Accordingly I consider that at this stage of the proceedings the necessary conditions for the application to those provisions as regards an appraisal of measures of the kind mentioned by the court making the reference are not fulfilled.

6. 

We must now consider each of the three kinds of minimum prices which, as has been recalled above, were laid down by the regulation of the Produktschap, in relation to the restrictive effects which they may have on trade between Member States.

With regard to the ‘catalogue price per unit’ the method whereby it is calculated, namely the application of specific increases to the selling price announced by the manufacturer on 6 October 1975, is clearly intended to guarantee a certain margin of profit to the retail seller.

Since the discounts and reductions in price generally conceded by the manufacturer to large-scale wholesalers are not taken into consideration this minimum price precludes large stores from passing on in their prices the advantageous position which they enjoy over small businesses in regard to actual purchasing prices and to costs — which might be ruinous for such small businesses.

§ **Required action 1**: Turn the records into a JSON list of strings, one string per line and no blank lines, covering everything from the line containing "Sr. Financial Data Researcher" down to the end of the records.
The text and the records have nothing to do with each other.

§ **Data records**:
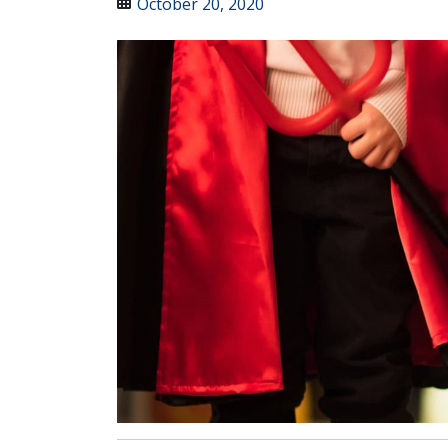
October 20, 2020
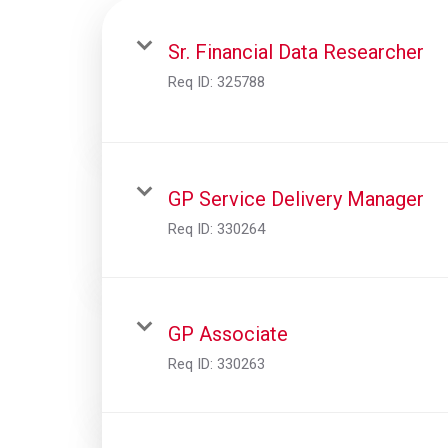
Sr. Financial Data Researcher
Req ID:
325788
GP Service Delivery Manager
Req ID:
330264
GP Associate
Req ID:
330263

§ **Required action 2**: In the text on minimum prices, rewrite the paragraph beginning "Since the discounts and reductions" more briefly, keeping its main facts.

§ **Response box 1**:
[
  "Sr. Financial Data Researcher",
  "Req ID:",
  "325788",
  "GP Service Delivery Manager",
  "Req ID:",
  "330264",
  "GP Associate",
  "Req ID:",
  "330263"
]

§ **Response box 2**: This minimum price ignores the discounts and price cuts manufacturers usually give large-scale wholesalers. As a result, large stores can't pass on in their prices their edge over small businesses in actual purchasing prices and costs, an edge that might ruin those small businesses.